De nouvelles données anglaises, préliminaires, viennent chiffrer l'efficacité de Pfizer et AstraZeneca contre les formes graves de la maladie Covid-19 chez les personnes âgées.

Le Royaume-Uni a mis en ligne, le 1er mars 2021, des données préliminaires, mais massives sur l’efficacité des vaccins d’AstraZeneca et Pfizer contre le coronavirus SARS-CoV-2. Le document publié se penche principalement sur l’impact de la vaccination pour freiner les hospitalisations et les décès auprès des personnes âgées.

Un effet net contre les formes graves et les décès

Les données reposent sur plus de 7 millions d’adultes âgés de 70 ans et plus, qui ont rapporté des symptômes de la maladie Covid-19 entre le 8 décembre 2020 et le 17 février 2021. L’étude se divise en un groupe de personnes vaccinées, et un groupe non vacciné.

L’analyse des résultats suggère que :

  • L’efficacité contre une infection symptomatique au coronavirus est, chez les personnes de plus de 70 ans, de 57 à 61 % après une seule dose de Pfizer, et de 60 à 73 % après une dose d’AstraZeneca ;
  • Une seule dose du vaccin de Pfizer ou d’AstraZeneca réduit de 80 % les risques d’hospitalisations chez les personnes de plus de 80 ans, dans un délai de 3-4 semaines ;
  • Le vaccin de Pfizer réduit de 85 % les décès provoqués par le Covid-19 dans cette même population (l’efficacité d’AstraZeneca contre les décès n’a pas pu encore être évaluée) ;
  • Les infections ont tendance à réduire après la première dose de l’un de ces vaccins, chez les populations âgées de plus 70 ans.

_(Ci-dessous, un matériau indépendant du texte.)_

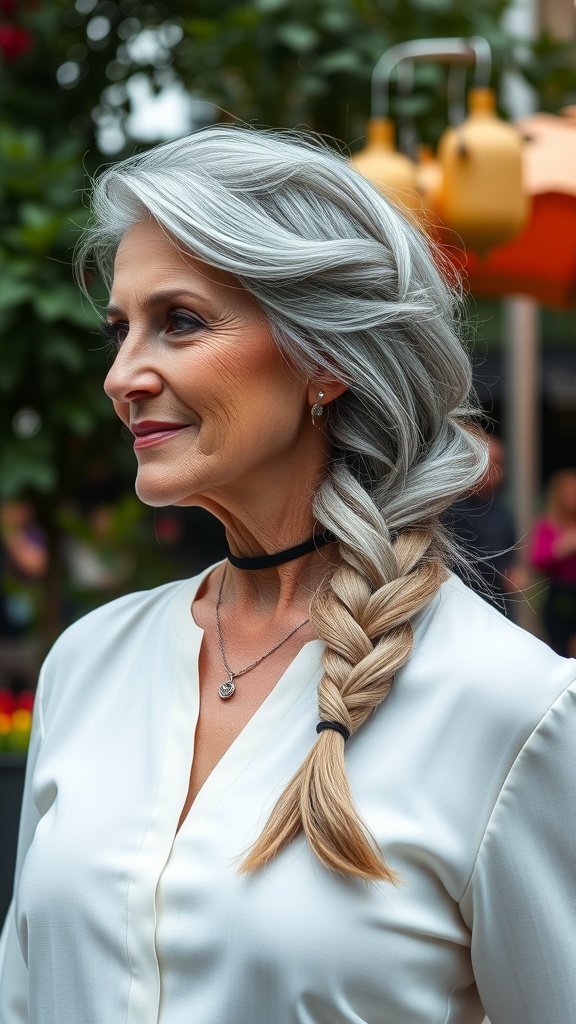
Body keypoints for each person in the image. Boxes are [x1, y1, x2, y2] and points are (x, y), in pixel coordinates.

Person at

« La vaccination avec une seule dose de BNT162b2 [Pfizer]ou de ChAdOx1 [AstraZeneca] est associée à une réduction significative des cas symptomatiques de SARS-CoV-2 chez les adultes âgés, avec une protection encore plus grande contre les maladies graves. Les deux vaccins ont des effets similaires », conclut le document.

Le Royaume-Uni est l’un des pays les plus avancés dans la vaccination, mais mise sur la stratégie de privilégier la première dose. // Source : Pexels

Il faut garder à l’esprit que ces chiffres ne sont pas publiés dans une revue scientifique, mais directement mis en ligne par l’agence sanitaire britannique. Les conclusions ne peuvent donc être universalisées comme des résultats définitifs. Ceci étant, un début de cohérence commence à apparaitre à travers les études menées « dans la vraie vie », principalement pour Pfizer, dont les données israéliennes (quant à elles, publiées dans une revue scientifique et relues par un comité indépendant) montrent une efficacité de 89-91 % après une première dose. Les chiffres demeurent donc globalement toujours élevés, dès la première injection.

L’impact sur la transmission asymptomatique reste un point aveugle pour l’instant. Des données anglaises suggèrent une réduction de 67 % de la transmission dans la population, mais ce sont là encore des données prépubliées envers lesquelles il faut conserver de la prudence. Cela signifie donc que les personnes vaccinées doivent garder l’usage des gestes barrières pour protéger les autres.